The Silver Cloud III made its world debut in October 1962, and production soon began on a run of 2,044 cars that would be introduced for the 1963 model year. In addition to slight cosmetic changes from the previous model, the V8 engine was also increased with 2-inch carburetors, an increased compression ratio of 9:1, and a nitrate-hardened crankshaft to accommodate the increased in power, which Rolls-Royce left characteristically undisclosed but has been estimated at around 200 horsepower. You can read more about Silver Cloud III performance and specs here.
Hyde Park bespoke coachbuilder Mulliner Park Ward, formed by Rolls-Royce Limited in 1961 after the merger of H.J. Mulliner & Co. and Park Ward, continued to style coaches with the Silver Cloud III, and the Drop Head Coupe featured in Yesterday, Today and Tomorrow is of a Mulliner Park Ward design.
1963 Rolls-Royce Silver Cloud III
Body Style: 2-door convertible
Layout: front-engine, rear-wheel-drive (RWD)
Engine: 380 cid (6.2 L) Rolls-Royce 90-degree V8
Power: 200 bhp (147 kW; 203 PS) @ unknown RPM
Torque: unknown
Transmission: 4-speed automatic
Wheelbase: 127 inches (3226 mm)
Length: 211.8 inches (5378 mm)
Width: 74 inches (1880 mm)
Height: 64 inches (1626 mm)
A total of 7,372 Rolls-Royce Silver Clouds would be produced across all three series of the car’s production from 1955 to 1966, when it was replaced by the Silver Shadow, Rolls-Royce’s first car to use unitary body and chassis production.
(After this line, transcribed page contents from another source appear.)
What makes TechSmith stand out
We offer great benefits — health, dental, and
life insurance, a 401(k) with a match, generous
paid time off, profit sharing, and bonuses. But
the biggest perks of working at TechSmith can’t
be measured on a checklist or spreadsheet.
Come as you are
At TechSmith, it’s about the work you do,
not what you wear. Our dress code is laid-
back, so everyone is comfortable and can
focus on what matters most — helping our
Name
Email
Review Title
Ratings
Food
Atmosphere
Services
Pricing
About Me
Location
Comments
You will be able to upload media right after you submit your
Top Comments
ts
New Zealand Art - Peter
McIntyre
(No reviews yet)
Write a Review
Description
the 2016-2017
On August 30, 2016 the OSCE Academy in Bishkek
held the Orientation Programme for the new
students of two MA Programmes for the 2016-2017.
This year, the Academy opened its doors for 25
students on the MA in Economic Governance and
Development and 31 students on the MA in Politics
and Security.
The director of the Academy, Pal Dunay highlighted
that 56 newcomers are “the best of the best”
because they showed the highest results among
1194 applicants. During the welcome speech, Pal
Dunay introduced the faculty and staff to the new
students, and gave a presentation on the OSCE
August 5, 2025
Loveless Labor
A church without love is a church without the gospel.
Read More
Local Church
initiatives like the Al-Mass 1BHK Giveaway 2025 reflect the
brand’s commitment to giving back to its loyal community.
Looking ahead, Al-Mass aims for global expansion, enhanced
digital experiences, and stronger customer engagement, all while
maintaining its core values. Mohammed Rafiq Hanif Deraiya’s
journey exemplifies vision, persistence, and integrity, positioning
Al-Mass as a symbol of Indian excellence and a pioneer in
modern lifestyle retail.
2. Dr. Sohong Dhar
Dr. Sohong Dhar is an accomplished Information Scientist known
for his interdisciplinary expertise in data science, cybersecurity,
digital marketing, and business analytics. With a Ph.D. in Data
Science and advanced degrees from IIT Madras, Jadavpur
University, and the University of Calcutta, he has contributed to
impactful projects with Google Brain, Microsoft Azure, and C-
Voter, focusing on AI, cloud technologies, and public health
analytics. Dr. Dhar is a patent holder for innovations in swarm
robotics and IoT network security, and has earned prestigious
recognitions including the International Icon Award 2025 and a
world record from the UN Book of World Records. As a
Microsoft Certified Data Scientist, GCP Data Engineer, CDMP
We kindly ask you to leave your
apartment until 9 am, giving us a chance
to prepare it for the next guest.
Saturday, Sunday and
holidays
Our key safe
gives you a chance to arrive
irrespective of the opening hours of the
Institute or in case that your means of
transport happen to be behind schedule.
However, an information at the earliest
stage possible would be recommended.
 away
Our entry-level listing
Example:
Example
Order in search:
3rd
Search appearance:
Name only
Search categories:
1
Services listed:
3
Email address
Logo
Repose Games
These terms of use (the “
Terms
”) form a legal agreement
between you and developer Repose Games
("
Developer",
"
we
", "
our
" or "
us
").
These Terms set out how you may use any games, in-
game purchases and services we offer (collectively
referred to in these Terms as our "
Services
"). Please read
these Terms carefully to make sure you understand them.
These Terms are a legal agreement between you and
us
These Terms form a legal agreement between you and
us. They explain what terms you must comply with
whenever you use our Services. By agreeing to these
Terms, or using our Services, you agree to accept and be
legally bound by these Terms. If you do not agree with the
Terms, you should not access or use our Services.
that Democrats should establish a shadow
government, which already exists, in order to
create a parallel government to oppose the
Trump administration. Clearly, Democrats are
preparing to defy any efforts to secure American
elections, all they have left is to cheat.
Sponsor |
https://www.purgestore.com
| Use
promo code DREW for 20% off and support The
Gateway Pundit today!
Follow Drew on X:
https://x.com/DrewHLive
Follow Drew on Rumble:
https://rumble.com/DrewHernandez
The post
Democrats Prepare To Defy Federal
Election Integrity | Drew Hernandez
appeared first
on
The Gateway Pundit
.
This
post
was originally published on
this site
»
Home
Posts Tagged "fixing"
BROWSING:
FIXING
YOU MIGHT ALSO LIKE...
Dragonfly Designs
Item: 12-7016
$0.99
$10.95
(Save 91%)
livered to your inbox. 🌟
After Renzo “mishandles” Anna’s Rolls-Royce, she fetches a ride from the plaid-jacketed Giorgio Ferrario, who is speeding though the countryside in a red 1960 Ferrari 250 GT California Spyder SWB, a rare sports car with less than 60 examples made, including ones owned by actors James Coburn and Alain Delon. It was a fiberglass replica of a ’61 California Spyder SWB that was famously featured in Ferris Bueller’s Day Off (1986). Cameron’s dad had a right to be upset, as auctioned cars have picked up more than $10 million at auctions over the last few years.
How to Get the Look
With his Ivy-inspired plaid raglan coat and tweed suit, Marcello Mastroianni’s simple and timeless outfit as Renzo would look just as appropriate in Massachusetts or Merseyside as it does in Milan.
- Brown tweed suit:
- Single-breasted 2-button suit jacket with notch lapels, welted breast pocket, straight jetted hip pockets, 3-button cuffs, and ventless back
- Single reverse-pleated trousers with fitted waistband, straight/on-seam side pockets, jetted back pockets, and turn-ups/cuffs
- White gray mini-grid checked cotton shirt with point collar and single-button cuffs
- Black tie
- Black calf leather derby shoes
- Dark brown dress socks
- Fawn glen plaid wool five-button raglan coat with side pockets and half-tab single-button cuffs
- Gold wristwatch with white square dial on dark brown leather strap
Do Yourself a Favor and…
Check out the movie.
Versions of varying quality have been released for home video and streaming since the film fell into public domain, but consensus among reviewers seems to agree that the best version has been released by Kino Lorber Films, both on its own as well as in the Sophia Loren “Award Collection” box set that also includes Marriage Italian Style and Sunflower, two more of her 13 collaborations with co-star Marcello Mastroianni.